Search code examples
pythondistributeddask

How to get information about a particular Dask task


I'm running into a problem whereby my distributed cluster appears to "hang" - e.g. tasks stop processing and hence a backlog of unprocessed tasks builds up so I'm looking for some way to help debug what's going on.

On the Client there's the processing method which will tell me what tasks are currently running on each worker but AFAICS that's the only info about the tasks available on the Client object?

What I'd like to to is to be able to query not just processing tasks, but all tasks including processed, processing and errored and for each task to be able to get some statistics such as submitted_time and completion_time which would allow me to find out what tasks are blocking the cluster.

This would be similar to the extended metadata on the ipyparallel.AsyncResult

A nice to have would be to to be able to get the args/kwargs for any give task too. This would be especially helpful in debugging failed tasks.

Is any of this functionality available currently or is there any way to get the info I'm after?

Any other suggestions on how to debug the problem would be greatly welcomed.


Solution

  • As of May 2017 no explicit "give me all of the information about a task" operation exists. However, you can use the client to investigate task state directly.
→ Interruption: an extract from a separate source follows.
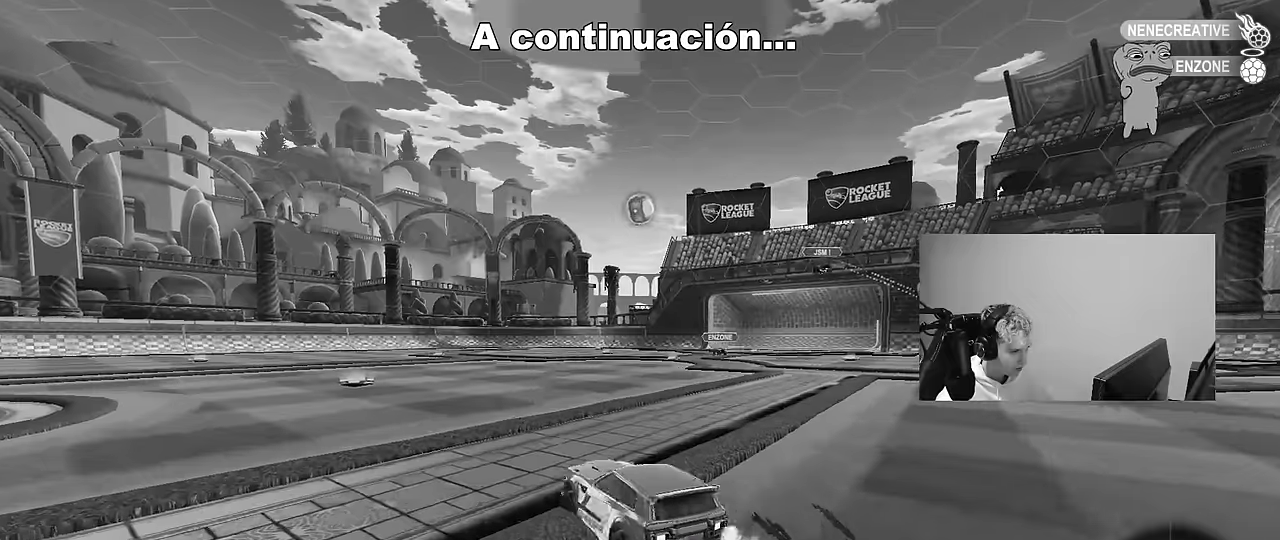
Gameplay with keyboard and mouse; each line is a JSON object with the keys and mouse buttons held at the frame after it. "events" lists presses ("down") and releases ("up") of "1", "2", "3", "4", "5", "a", "alt", "c", "caps_lock", "ctrl", "d", "e", "f", "g", "q", "r", "s", "shift", "space", "t", "tab", "v", "w", "x", "z", "mouse_left", "mouse_wheel" and "mouse_right" between this image and that frame as [ms after this image, input, new state], when the widget could be followed in between. "mouse_left", "mouse_wheel", "mouse_right" = the "left", "wheel", "right" buttons of the "mouse" list. No other keys are recorded. "wheel" means that the mouse wheel is clicked or scrolled. "mouse_move" is the direction in which the mouse moves at that frame (one of eight, or "still"), when it could be read.
{"keys": ["d", "w"], "mouse": [], "mouse_move": "still", "events": [[50, "shift", "up"], [250, "a", "up"], [250, "d", "down"], [384, "shift", "down"], [484, "shift", "up"]]}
This will require you to dive a bit into the information that the scheduler and worker track. See the following doc pages:

    To query this state I would use the Client.run_on_scheduler and Client.run methods. These take a function to run on the scheduler or workers respsectively. If this function includes a dask_scheduler or dask_worker argument then the function will be given the scheduler or worker object itself.

    def f(dask_scheduler):
        return dask_scheduler.task_state
    
    client.run_on_scheduler(f)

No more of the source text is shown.